Тамаре, ввиду предстоящего отъезда общины, в полном ее составе некуда было деваться, да и совестно было устранять себя от общего труда, и она тем охотнее просила взять и ее «на войну», в качестве сестры, что все эти месяцы о Каржоле не было ни слуху, ни духу.

В начале мая месяца все Богоявленские сестры со своею начальницей было привезены во дворец и представлены их высокой покровительницей государыне императрице в прощальной аудиенции. Каждая из них была обласкана высочаишим вниманием и получила из рук государыни по образку, в виде благословения. Напутствуемые на вокзале многотысячной толпой народа, снявшего шапки и провожавшего их громогласным пением «Спаси, Господи, люди Твоя», сестры двинулись в путь в особом санитарном поезде в сопутствии особого уполномоченного от Красного Креста. Все они бодро и радостно, со смирением и верой, шли на предстоящий им тяжелый, самоотверженный подвиг.

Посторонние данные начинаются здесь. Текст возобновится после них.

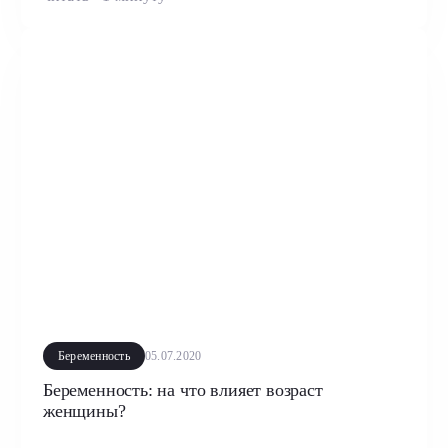
Беременность
05.07.2020
Беременность: на что влияет возраст
женщины?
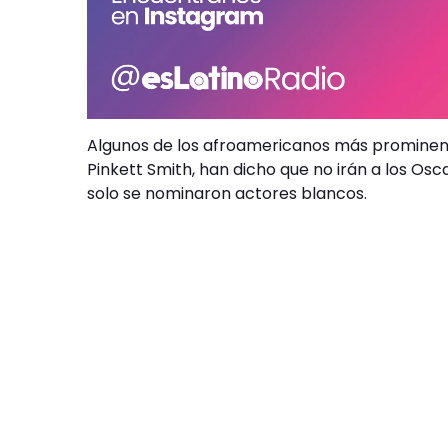
Algunos de los afroamericanos más prominent
Pinkett Smith, han dicho que no irán a los Os
solo se nominaron actores blancos.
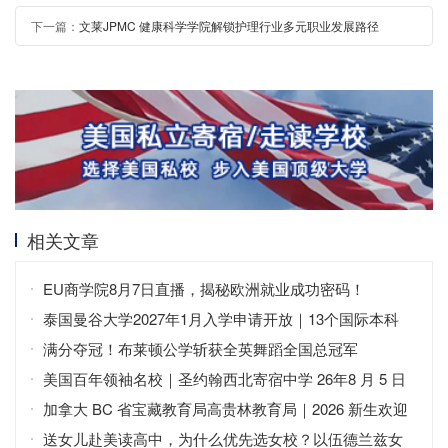
下一篇：
文莱JPMC 健康科学学院解锁护理行业多元职业发展路径
相关文章
EU商学院8月7日直播，揭秘欧洲就业成功密码！
泰国曼谷大学2027年1月入学申请开放｜13个国际本科
+中英双语
满分夺冠！布莱顿公学斩获全英舞蹈全国总冠军
美国百年领袖名校｜圣约翰西北寄宿中学 26年8 月 5 日
免费开放日
加拿大 BC 省宝藏教育局高贵林教育局｜2026 新生欢迎
会
送女儿赴美读高中，为什么优先选女校？以伍德兰兹女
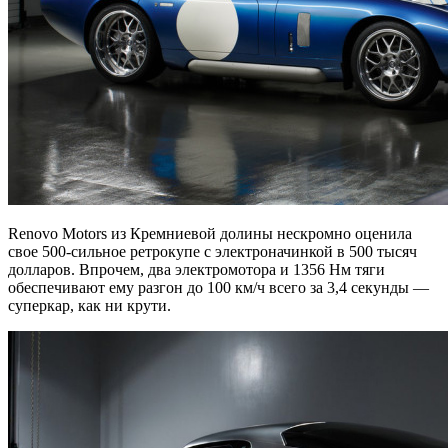
Renovo Motors из Кремниевой долины нескромно оценила
свое 500-сильное ретрокупе с электроначинкой в 500 тысяч
долларов. Впрочем, два электромотора и 1356 Нм тяги
обеспечивают ему разгон до 100 км/ч всего за 3,4 секунды —
суперкар, как ни крути.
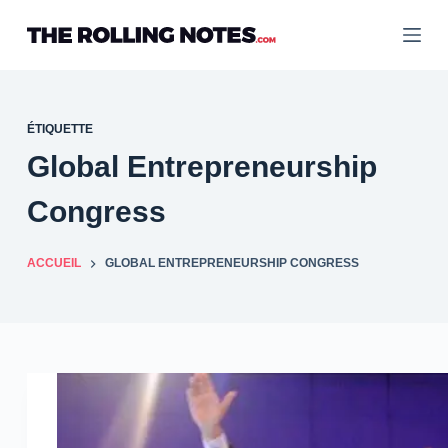
Passer
au
contenu
ÉTIQUETTE
Global Entrepreneurship
Congress
ACCUEIL
GLOBAL ENTREPRENEURSHIP CONGRESS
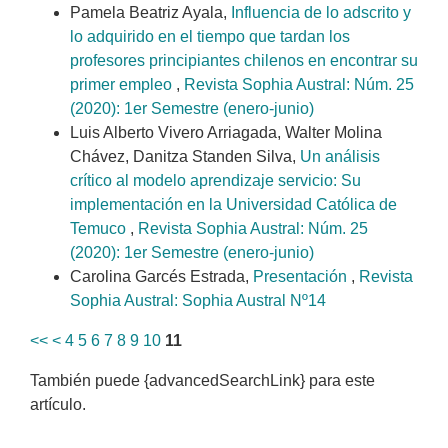
Pamela Beatriz Ayala,
Influencia de lo adscrito y
lo adquirido en el tiempo que tardan los
profesores principiantes chilenos en encontrar su
primer empleo
,
Revista Sophia Austral: Núm. 25
(2020): 1er Semestre (enero-junio)
Luis Alberto Vivero Arriagada, Walter Molina
Chávez, Danitza Standen Silva,
Un análisis
crítico al modelo aprendizaje servicio: Su
implementación en la Universidad Católica de
Temuco
,
Revista Sophia Austral: Núm. 25
(2020): 1er Semestre (enero-junio)
Carolina Garcés Estrada,
Presentación
,
Revista
Sophia Austral: Sophia Austral Nº14
<<
<
4
5
6
7
8
9
10
11
También puede {advancedSearchLink} para este
artículo.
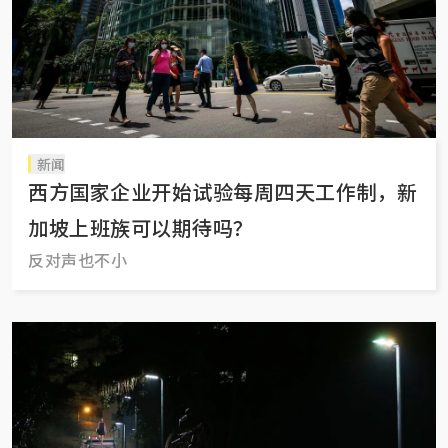
新闻
西方国家企业开始试验每周四天工作制，新
加坡上班族可以期待吗？
反对声也不小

X. ПОД САМЫМ ПРЕДАННЫМ НАДЗОРОМ

После своей несчастной свадьбы, разбитый и нравственно, и физически, Каржоль на другой же день утром почти через силу уехал из Кохма-Богословска к себе на завод и засел там, как байбак в норе, в своей «комнате для приездов», рядом с конторой, никого не желая видеть и никуда не показываясь. Он был сильно потрясен и сконфужен всем случившимся и не знал пока, что ему делать, как быть и как держать себя по отношению к разным городским и уездным дельцам, с которыми у него существовали деловые и коммерческие сношения по заводу? Как они все отнесутся к случившемуся с ним казусу, и какую роль по отношению к этому казусу было бы всего приличнее принять ему на себя перед ними?.. Состояние его духа становилось тем угнетеннее, что у него не было ни одного сердечо близкого к нему человека, с которым можно бы поделиться своим горем, отвести душу, посоветоваться.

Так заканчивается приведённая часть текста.